Read more in the full article here.
 

Related articles:
Apple releases OS X Lion Recovery Disk Assistant; creates Lion Recovery on external drive – August 9, 2011
Apple debuts Lion Recovery; lets users repair disks or reinstall Mac OS X Lion without physical disc – July 20, 2011
Mac users can reinstall OS X Lion over the Internet from Apple’s servers – July 19, 2011

36 Comments

  1. Whoa!

    Don’t go off half cocked. This flash drive, I think, has the full download on it, so does not require an internet connection to install.

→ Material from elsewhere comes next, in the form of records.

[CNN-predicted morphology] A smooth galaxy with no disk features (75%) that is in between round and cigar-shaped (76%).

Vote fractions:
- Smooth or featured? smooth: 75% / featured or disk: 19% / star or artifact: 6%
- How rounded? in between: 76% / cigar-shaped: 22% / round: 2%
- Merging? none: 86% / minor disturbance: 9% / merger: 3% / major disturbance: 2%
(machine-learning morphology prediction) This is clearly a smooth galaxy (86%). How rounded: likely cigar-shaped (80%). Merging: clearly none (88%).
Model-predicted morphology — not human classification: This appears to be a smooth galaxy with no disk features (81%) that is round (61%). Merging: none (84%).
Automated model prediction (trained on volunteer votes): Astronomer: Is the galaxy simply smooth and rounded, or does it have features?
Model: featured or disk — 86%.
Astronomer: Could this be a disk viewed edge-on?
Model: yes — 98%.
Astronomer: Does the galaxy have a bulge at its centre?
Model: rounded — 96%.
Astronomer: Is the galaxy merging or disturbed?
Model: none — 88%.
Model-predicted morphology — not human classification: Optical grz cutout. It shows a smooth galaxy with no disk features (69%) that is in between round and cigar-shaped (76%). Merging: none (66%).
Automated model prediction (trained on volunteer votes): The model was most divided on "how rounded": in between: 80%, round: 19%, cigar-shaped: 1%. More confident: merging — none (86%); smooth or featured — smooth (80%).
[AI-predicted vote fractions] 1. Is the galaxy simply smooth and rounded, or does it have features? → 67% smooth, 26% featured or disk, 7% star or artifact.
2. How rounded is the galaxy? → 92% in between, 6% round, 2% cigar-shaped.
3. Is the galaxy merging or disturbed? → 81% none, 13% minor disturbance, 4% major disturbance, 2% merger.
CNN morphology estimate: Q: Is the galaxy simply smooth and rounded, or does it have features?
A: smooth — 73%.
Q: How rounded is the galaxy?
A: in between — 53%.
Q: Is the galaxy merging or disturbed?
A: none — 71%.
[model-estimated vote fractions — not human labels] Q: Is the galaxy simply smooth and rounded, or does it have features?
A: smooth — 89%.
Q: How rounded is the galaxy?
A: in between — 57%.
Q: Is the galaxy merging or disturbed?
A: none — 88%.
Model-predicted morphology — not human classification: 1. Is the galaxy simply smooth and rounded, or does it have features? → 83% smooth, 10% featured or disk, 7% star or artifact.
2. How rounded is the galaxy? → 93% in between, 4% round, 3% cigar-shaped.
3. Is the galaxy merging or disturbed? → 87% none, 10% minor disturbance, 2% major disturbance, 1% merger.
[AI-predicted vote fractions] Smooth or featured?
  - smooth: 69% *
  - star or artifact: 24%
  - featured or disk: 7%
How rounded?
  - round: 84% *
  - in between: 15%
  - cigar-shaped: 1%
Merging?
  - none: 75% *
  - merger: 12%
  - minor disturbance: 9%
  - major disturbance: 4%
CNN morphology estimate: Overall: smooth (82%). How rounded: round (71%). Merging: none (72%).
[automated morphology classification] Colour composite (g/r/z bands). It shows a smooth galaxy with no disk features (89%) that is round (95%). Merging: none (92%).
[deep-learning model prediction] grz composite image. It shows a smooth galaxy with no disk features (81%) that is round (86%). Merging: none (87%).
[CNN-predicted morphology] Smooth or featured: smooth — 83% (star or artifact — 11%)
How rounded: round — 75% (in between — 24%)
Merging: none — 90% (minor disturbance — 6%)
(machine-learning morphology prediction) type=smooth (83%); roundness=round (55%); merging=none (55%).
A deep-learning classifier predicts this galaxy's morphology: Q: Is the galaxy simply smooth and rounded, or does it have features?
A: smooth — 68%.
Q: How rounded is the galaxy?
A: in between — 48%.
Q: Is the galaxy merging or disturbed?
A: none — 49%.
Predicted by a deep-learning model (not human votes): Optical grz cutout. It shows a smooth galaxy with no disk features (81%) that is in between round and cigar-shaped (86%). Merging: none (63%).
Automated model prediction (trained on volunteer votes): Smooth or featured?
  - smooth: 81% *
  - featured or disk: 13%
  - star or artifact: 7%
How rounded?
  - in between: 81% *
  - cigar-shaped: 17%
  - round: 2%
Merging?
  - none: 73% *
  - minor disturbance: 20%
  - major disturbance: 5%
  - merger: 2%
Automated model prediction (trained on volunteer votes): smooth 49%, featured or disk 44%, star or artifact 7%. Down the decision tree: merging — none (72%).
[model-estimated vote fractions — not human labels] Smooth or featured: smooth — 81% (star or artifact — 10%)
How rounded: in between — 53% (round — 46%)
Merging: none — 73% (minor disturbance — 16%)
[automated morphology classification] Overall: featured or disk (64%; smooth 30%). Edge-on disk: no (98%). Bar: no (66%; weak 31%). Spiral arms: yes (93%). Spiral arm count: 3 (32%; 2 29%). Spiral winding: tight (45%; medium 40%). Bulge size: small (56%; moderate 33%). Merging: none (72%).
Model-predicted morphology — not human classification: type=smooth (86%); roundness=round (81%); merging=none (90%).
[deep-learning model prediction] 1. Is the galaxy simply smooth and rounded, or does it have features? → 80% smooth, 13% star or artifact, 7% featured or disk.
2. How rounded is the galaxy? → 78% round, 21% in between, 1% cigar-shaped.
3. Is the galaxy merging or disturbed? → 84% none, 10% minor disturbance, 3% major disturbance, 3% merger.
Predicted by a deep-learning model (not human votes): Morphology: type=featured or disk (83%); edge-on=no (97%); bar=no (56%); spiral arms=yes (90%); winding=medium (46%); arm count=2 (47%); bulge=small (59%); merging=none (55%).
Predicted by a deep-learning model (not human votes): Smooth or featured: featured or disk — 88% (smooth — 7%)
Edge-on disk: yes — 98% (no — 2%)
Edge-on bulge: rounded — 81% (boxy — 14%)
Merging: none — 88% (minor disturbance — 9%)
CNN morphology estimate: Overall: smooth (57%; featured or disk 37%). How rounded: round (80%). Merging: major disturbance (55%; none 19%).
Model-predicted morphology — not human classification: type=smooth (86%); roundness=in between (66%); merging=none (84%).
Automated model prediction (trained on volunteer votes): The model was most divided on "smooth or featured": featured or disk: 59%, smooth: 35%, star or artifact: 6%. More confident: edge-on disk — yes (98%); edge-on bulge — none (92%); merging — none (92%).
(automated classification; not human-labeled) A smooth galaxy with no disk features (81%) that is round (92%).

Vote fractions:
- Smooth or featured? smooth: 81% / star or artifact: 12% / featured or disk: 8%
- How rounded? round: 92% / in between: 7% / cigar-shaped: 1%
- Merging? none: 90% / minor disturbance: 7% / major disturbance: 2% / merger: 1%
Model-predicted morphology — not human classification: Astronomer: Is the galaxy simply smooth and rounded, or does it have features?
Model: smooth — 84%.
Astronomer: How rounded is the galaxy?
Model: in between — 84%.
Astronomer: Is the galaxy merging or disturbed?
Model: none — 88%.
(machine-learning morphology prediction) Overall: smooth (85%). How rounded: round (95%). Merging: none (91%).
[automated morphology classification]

    The one you do yourself from the Recovery Disk Assistant still requires an internet connection to download the software.

    Not the same pony at all!

    1. i made one with “restore” in disc utility and have installed it on several macs without connecting to the internet. Do you mean after you install and restart to register your machine?

  2. There are loads of online tutorials out there giving clear concise instructions on how to create your own bootable Lion installation DVD or USB stick. Spending $69 on this is Apple’s way of saying ‘FU’ by way of ‘Revenge of the Nerds.’ I don’t even know why Apple is charging such a ridiculous sum of money for something that merely adds $4 to the cost of a downloadable version of Lion.

  3. You can still make a full Lion install/Recovery USB drive cheaper by using the Lion download from the App Store. I just made one of these USB drives; Instructions are at the Macworld website.

  4. Does anyone know if someone could load this onto a freshly formatted HD and use Lion without the previous Snow Leopard already installed?
    In other words do a clean install of Lion?

    1. I don’t know squat about installing Lion – still rocking Snow Leopard – but from the online videos and written tutorials I’ve seen, the answer is yes, because prior to installation off a DVD, or USB, you’re advised to perform a low level format of the drive partition you intend to install Lion on.

    2. Yes. You don’t even need to boot off a flash drive to do it. I have a clean install of Lion on an external hard drive volume (partition). I installed it by running the normal Lion Installer located normally in my Applications folder. You just target the volume where you want the installation to go. If that volume happens to be “freshly formatted” (erased), it does a clean install of Lion.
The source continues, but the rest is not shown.